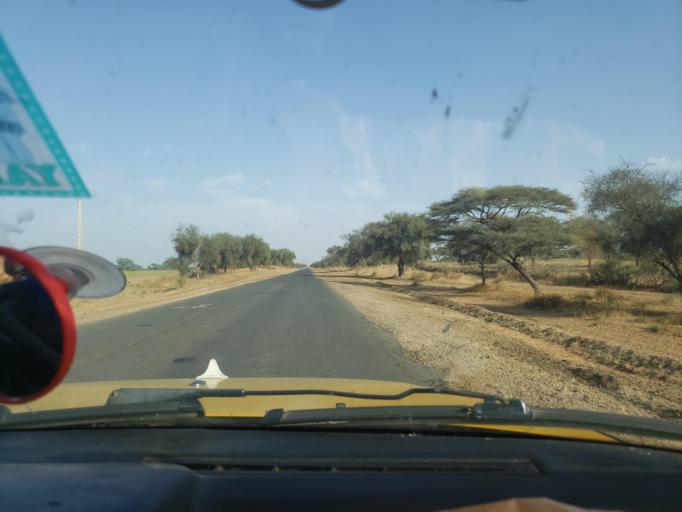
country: SN
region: Louga
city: Louga
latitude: 15.5079
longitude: -15.9715
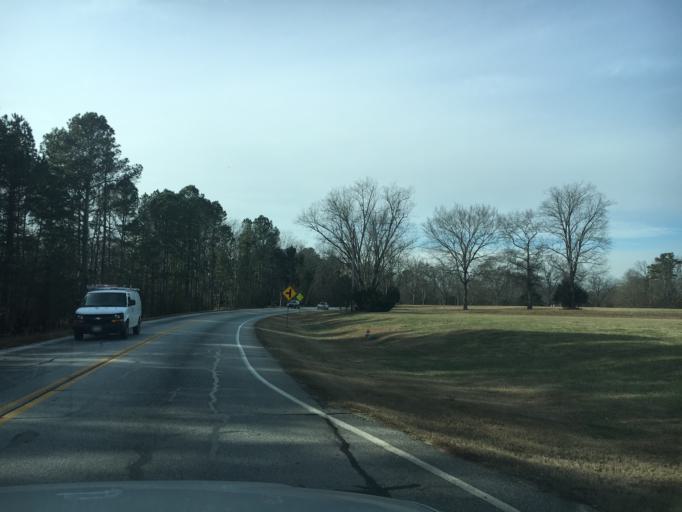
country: US
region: Georgia
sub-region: Jackson County
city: Hoschton
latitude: 34.0885
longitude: -83.7558
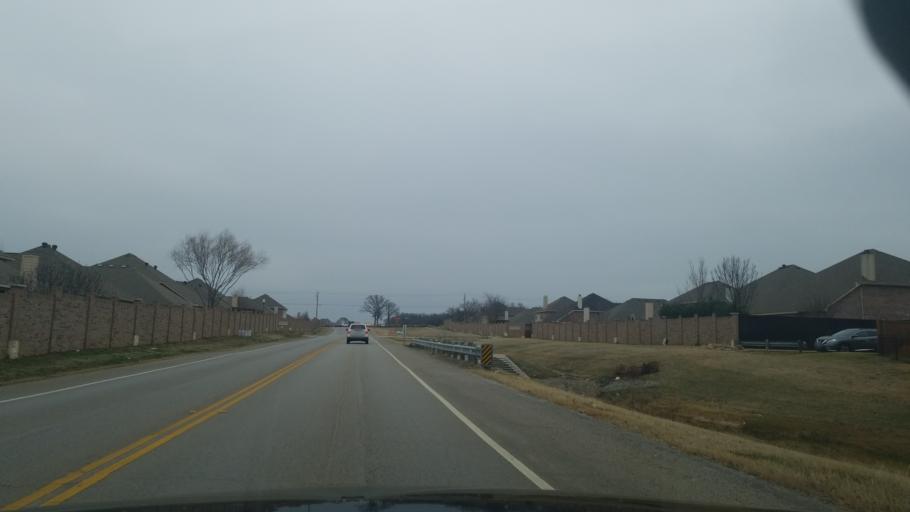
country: US
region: Texas
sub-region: Denton County
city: Corinth
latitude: 33.1683
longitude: -97.0711
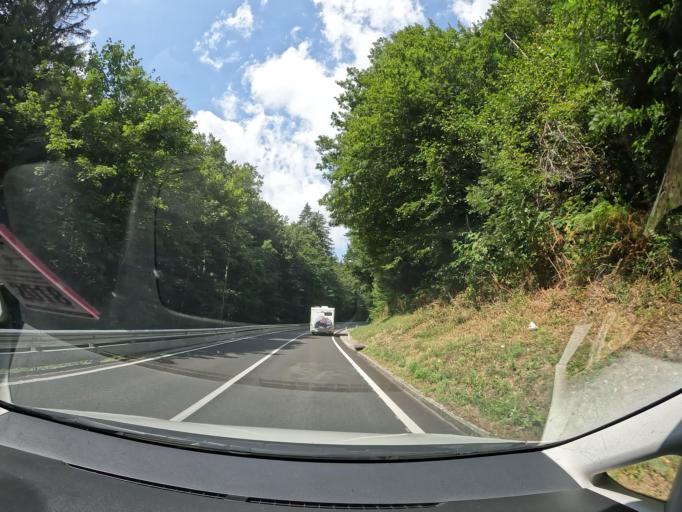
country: SI
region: Ilirska Bistrica
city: Ilirska Bistrica
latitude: 45.5220
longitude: 14.2496
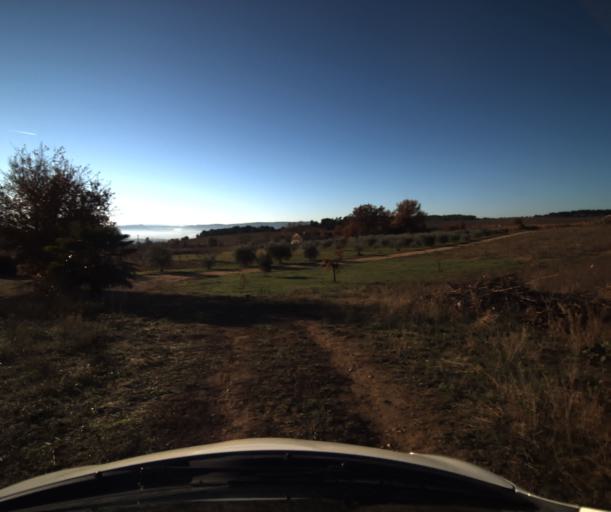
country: FR
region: Provence-Alpes-Cote d'Azur
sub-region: Departement du Vaucluse
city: Pertuis
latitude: 43.7230
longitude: 5.4944
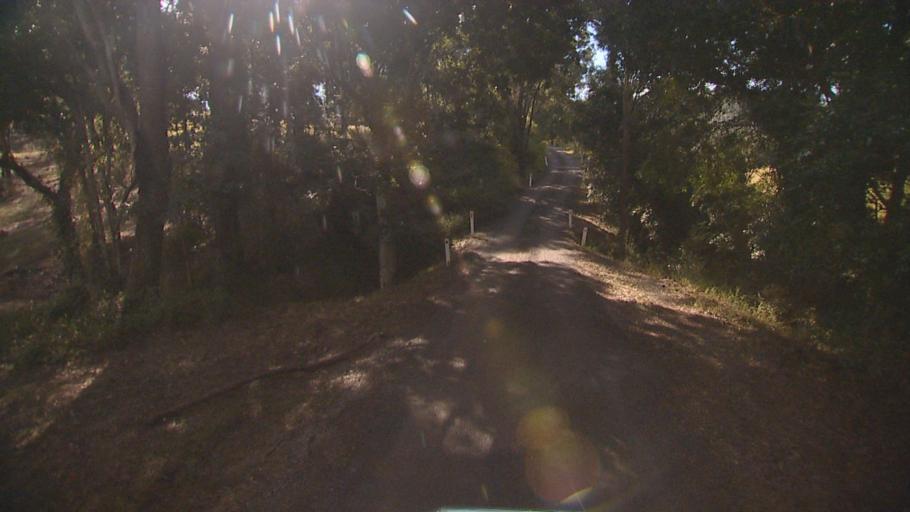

● **REQUIREMENT**: Lay out as a numbered list the lines of the items above, starting with the line containing "latitude: 34.0885" and going on through the end of the items, leaving out blank lines and the pictures.

● **EXERCISE SOLUTION**:
1. latitude: 34.0885
2. longitude: -83.7558
3. country: US
4. region: Texas
5. sub-region: Denton County
6. city: Corinth
7. latitude: 33.1683
8. longitude: -97.0711
9. country: SI
10. region: Ilirska Bistrica
11. city: Ilirska Bistrica
12. latitude: 45.5220
13. longitude: 14.2496
14. country: FR
15. region: Provence-Alpes-Cote d'Azur
16. sub-region: Departement du Vaucluse
17. city: Pertuis
18. latitude: 43.7230
19. longitude: 5.4944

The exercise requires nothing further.